> _INPUT FOR THIS TASK_
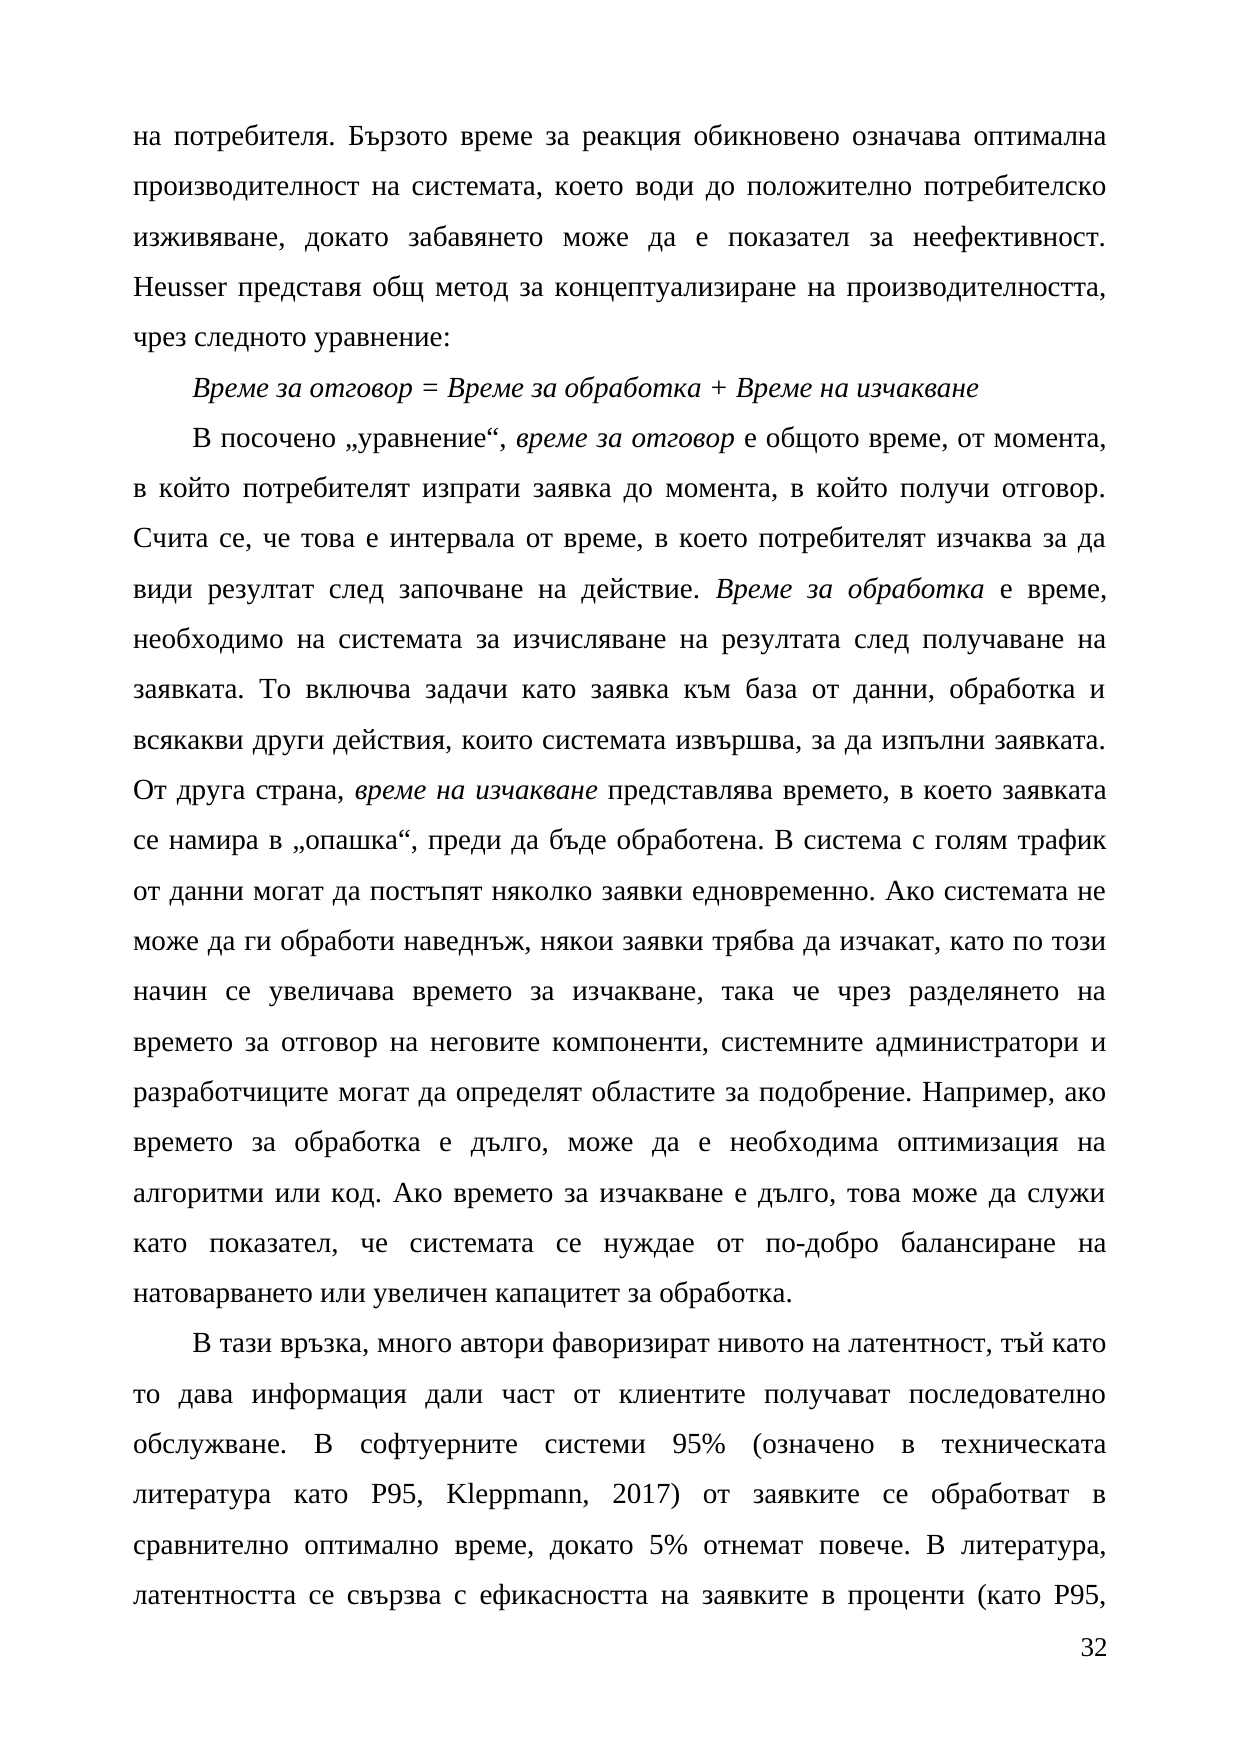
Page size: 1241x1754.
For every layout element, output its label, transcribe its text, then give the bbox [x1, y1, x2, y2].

text Време за отговор = Време за обработка + Време на изчакване [133, 370, 1107, 403]
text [133, 118, 1107, 353]
text В посочено „уравнение“, време за отговор е общото време, от момента, в който потребителят изпрати заявка до момента, в който получи отговор. Счита се, че това е интервала от време, в което потребителят изчаква за да види резултат след започване на действие. Време за обработка е време, необходимо на системата за изчисляване на резултата след получаване на заявката. То включва задачи като заявка към база от данни, обработка и всякакви други действия, които системата извършва, за да изпълни заявката. От друга страна, време на изчакване представлява времето, в което заявката се намира в „опашка“, преди да бъде обработена. В система с голям трафик от данни могат да постъпят няколко заявки едновременно. Ако системата не може да ги обработи наведнъж, някои заявки трябва да изчакат, като по този начин се увеличава времето за изчакване, така че чрез разделянето на времето за отговор на неговите компоненти, системните администратори и разработчиците могат да определят областите за подобрение. Например, ако времето за обработка е дълго, може да е необходима оптимизация на алгоритми или код. Ако времето за изчакване е дълго, това може да служи като показател, че системата се нуждае от по-добро балансиране на натоварването или увеличен капацитет за обработка. [133, 420, 1107, 1309]
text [133, 1326, 1107, 1611]
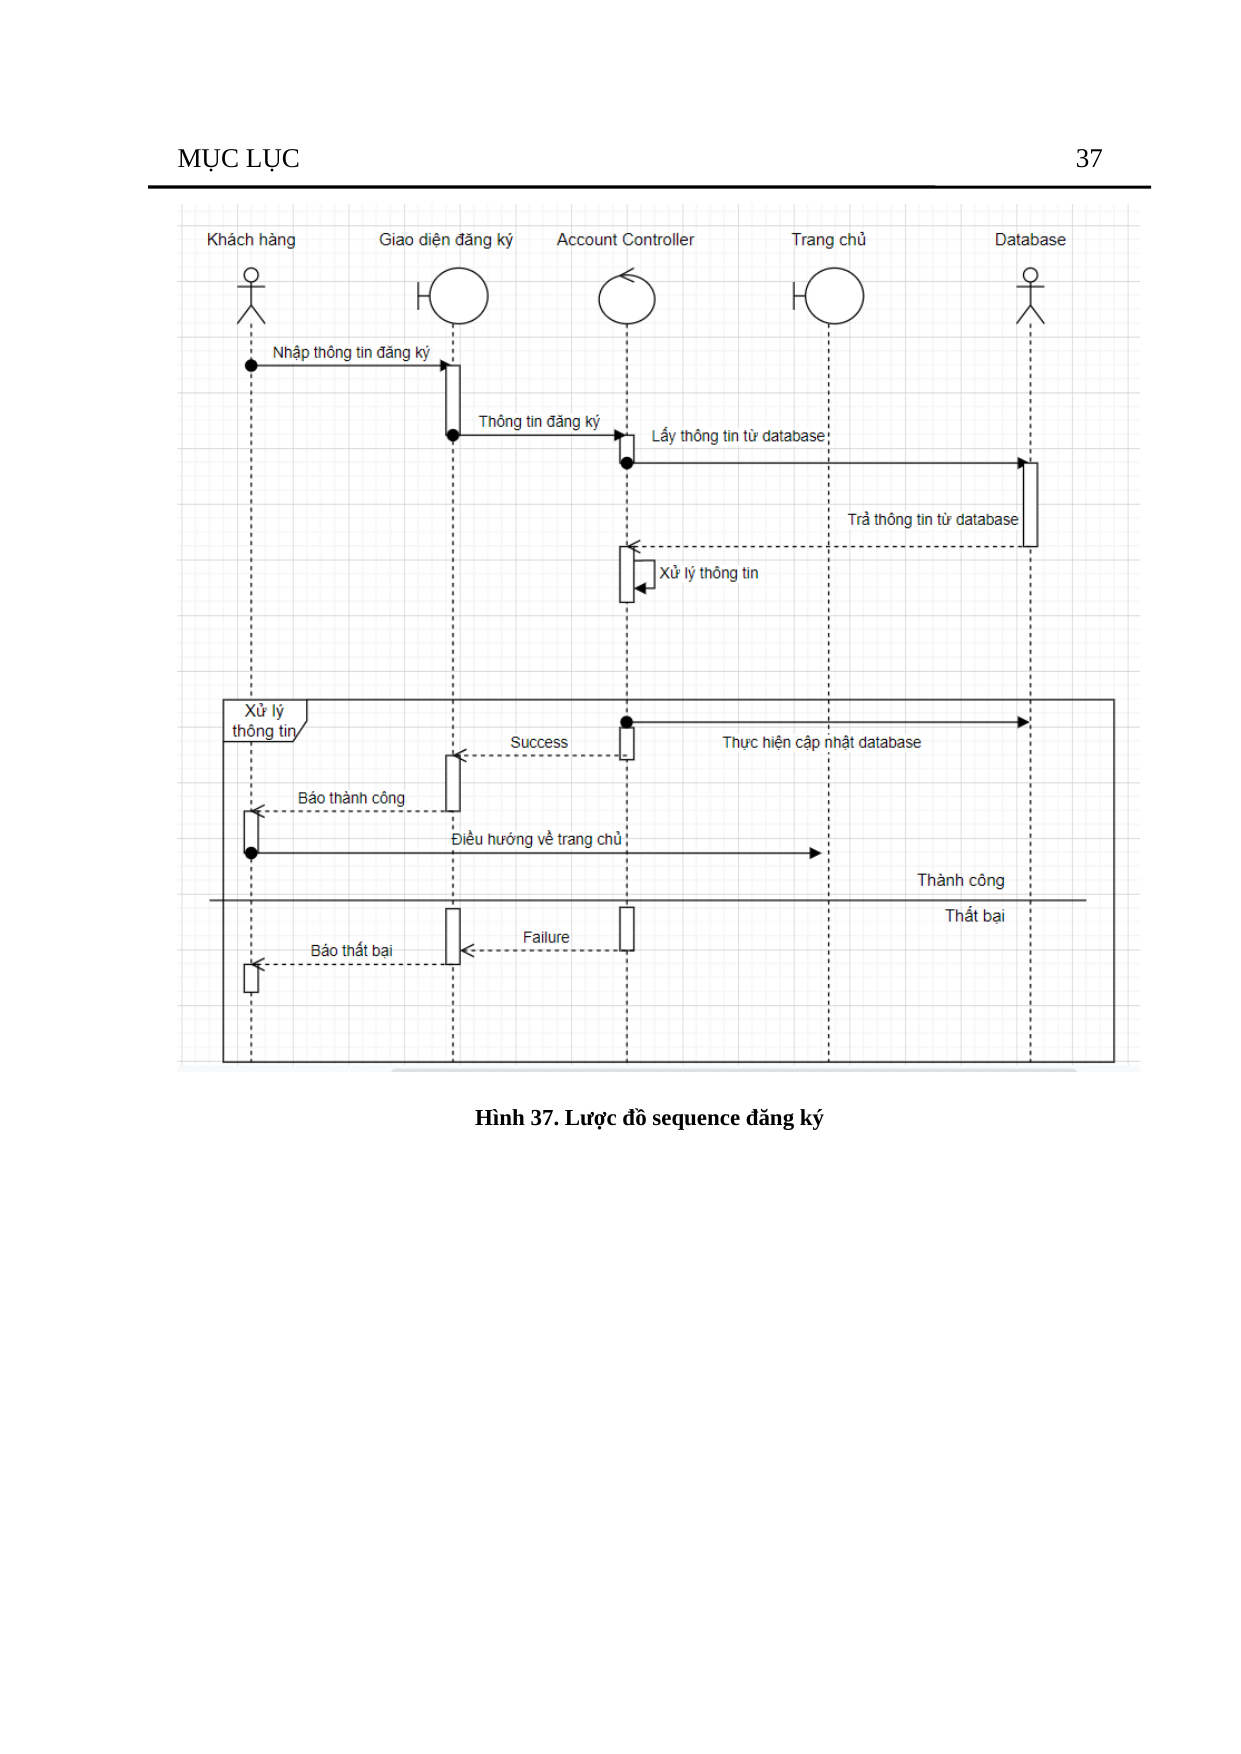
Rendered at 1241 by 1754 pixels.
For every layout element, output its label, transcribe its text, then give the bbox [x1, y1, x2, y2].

text Hình . Lược đồ sequence đăng ký [177, 1104, 1122, 1130]
picture [177, 204, 1141, 1072]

> _TASK DESCRIPTION_
Make an exact copy of the records above, with the pictures left out.

> _EXERCISE RESULT_
Page size: 1241x1754.
For every layout element, output its label, transcribe its text, then give the bbox [x1, y1, x2, y2].

text Време за отговор = Време за обработка + Време на изчакване [133, 370, 1107, 403]
text [133, 118, 1107, 353]
text В посочено „уравнение“, време за отговор е общото време, от момента, в който потребителят изпрати заявка до момента, в който получи отговор. Счита се, че това е интервала от време, в което потребителят изчаква за да види резултат след започване на действие. Време за обработка е време, необходимо на системата за изчисляване на резултата след получаване на заявката. То включва задачи като заявка към база от данни, обработка и всякакви други действия, които системата извършва, за да изпълни заявката. От друга страна, време на изчакване представлява времето, в което заявката се намира в „опашка“, преди да бъде обработена. В система с голям трафик от данни могат да постъпят няколко заявки едновременно. Ако системата не може да ги обработи наведнъж, някои заявки трябва да изчакат, като по този начин се увеличава времето за изчакване, така че чрез разделянето на времето за отговор на неговите компоненти, системните администратори и разработчиците могат да определят областите за подобрение. Например, ако времето за обработка е дълго, може да е необходима оптимизация на алгоритми или код. Ако времето за изчакване е дълго, това може да служи като показател, че системата се нуждае от по-добро балансиране на натоварването или увеличен капацитет за обработка. [133, 420, 1107, 1309]
text [133, 1326, 1107, 1611]
Rendered at 1241 by 1754 pixels.
For every layout element, output its label, transcribe its text, then give the bbox [x1, y1, x2, y2].

text Hình . Lược đồ sequence đăng ký [177, 1104, 1122, 1130]
picture [177, 204, 1141, 1072]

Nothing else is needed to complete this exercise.